From the New York Sun
President Trump couldn’t have put the point better than to say, as he did this afternoon in his press conference with Prime Minister May, that “a free and independent Britain is a blessing to the world.” It was exactly the right phrasing, exactly the right signal as Mrs. May prepares to return to London to seek formal permission in Parliament to trigger Article 50 of the Lisbon Treaty, beginning the process of leaving the constraints of the European Union.
We say that as the first American newspaper to endorse the British exit from the EU — and the first to suggest that the right reaction to Brexit would be to move Britain to the front of the queue for a trade pact and to strengthen the special relationship. Mr. Trump’s welcome of Brexit marked one of the important points of difference with the Democrats. We don’t mind saying that it is deeply satisfying to watch the way this is developing so early in Mr. Trump’s presidency.
We wonder whether we’re the only newspaper that nurses concerns in respect of Mrs. May’s performance at Philadelphia. She is well spoken to the nines. We like the way she lauded, however glancingly, America’s “intervention” in World War I, its joining World War II, and its victorious leadership, with Britain, in the Cold War. She marked our and Britain’s founding role in the post-war institutions of Bretton Woods, NATO, and the UN.
Given all that, though, what was her point — her standing, for that matter — to be asserting that the “days of Britain and America intervening in sovereign countries in an attempt to remake the world in our own image are over”? Is that how she interprets the Battle of Iraq? How does it comport with her declaration that “whether it is the security of Israel in the Middle East or the Baltic states in Eastern Europe, we must always stand up for our friends and allies in democratic countries”?

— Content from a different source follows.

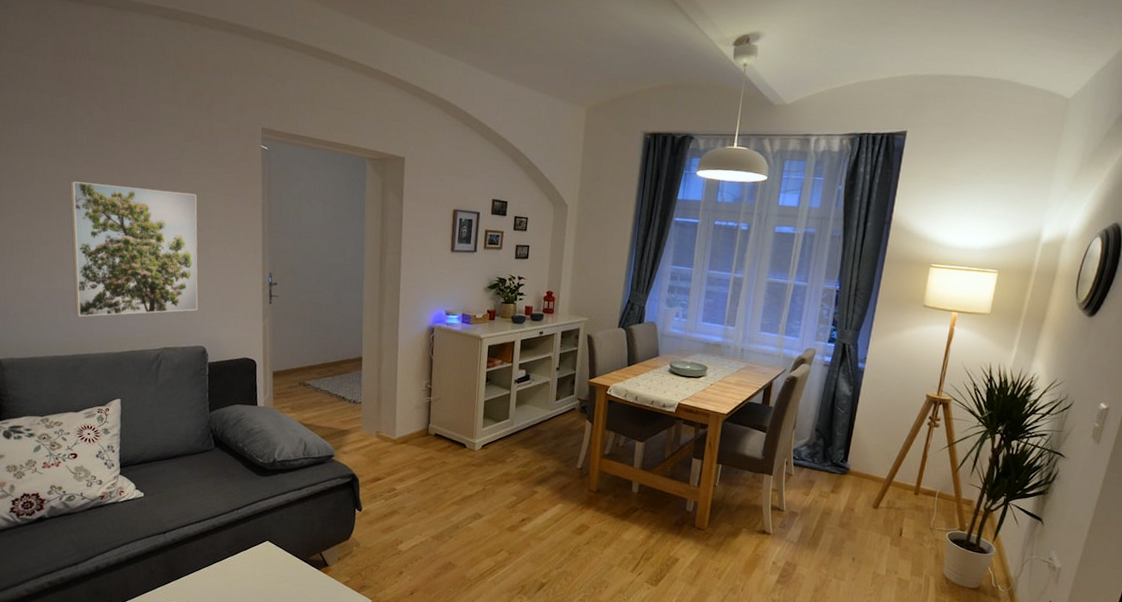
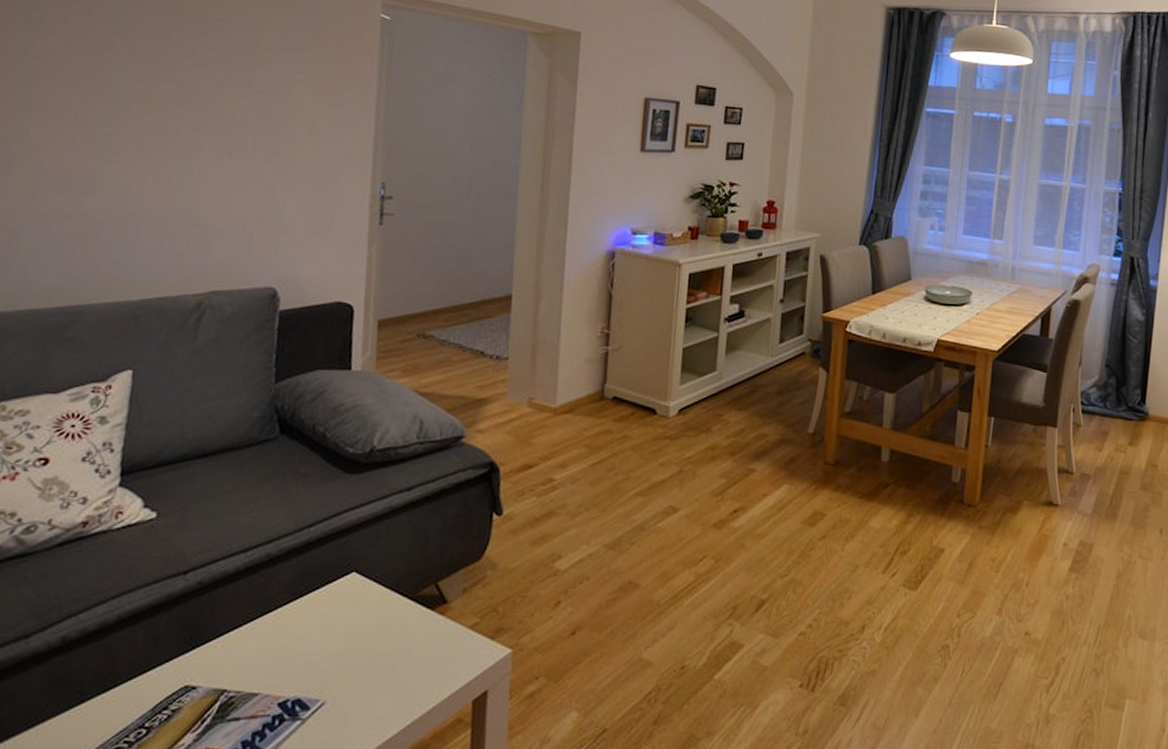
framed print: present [69,181,198,317] -> none [71,58,281,251]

It was Mrs. May’s own government, moreover, that just joined with the enemies of Israel in voting in the United Nations Security Council for Resolution 2344. If she has apologized for that, it failed to reach our newsroom. How does Mrs. May expect to be seen as credible without a full explanation of that betrayal? She was, as well, way too kind in respect of the Iran appeasement, basically echoing the line of President Obama and Secretary of State Kerry.
It would be a mistake to make too much of these concerns. It is more than fitting that that the British prime minister was the first to be received in the White House by Mr. Trump. How smart it was of Mr. Trump to have, during the campaign, embraced the idea of an independent Britain. The bilateral trade agreement that he is now set up to reach as rapidly as possible should pay dividends not only for Mrs. May but for Mr. Trump, as well.
It could yet serve as the premier template for bilateral trade agreements of those who would have been bound with us in the Trans Pacific Partnership. And for, say, Mexico, if things get to the point where a bilateral arrangement looks better than the North American Free Trade Agreement, with its supranational structure. And it could be the embryo for a values-based expansion of the special relationship, to include not only America and Britain but others who cherish liberal democracy.
These columns have already mentioned Canada, Australia, New Zealand, India, and Israel. One could add Free China. Japan, too. It is hard to see any of the world bodies, leastwise the United Nations, the World Bank, and the International Monetary Fund, as being a logical focus of any hopes. Better to work start with a deal with Britain, celebrate it at the state visit to which Elizabeth II invited our new president, and build out from the treaty of amity and commerce struck with Britain in 1795 by Chief Justice Jay. A blessing that is 220 years young.
|Correction from January 27, 2017:
How smart it was of Mr. Trump to have, during the campaign, embraced the idea of an independent Britain. This sentence was mis-stated in an early edition due to a syntactical error by the editor.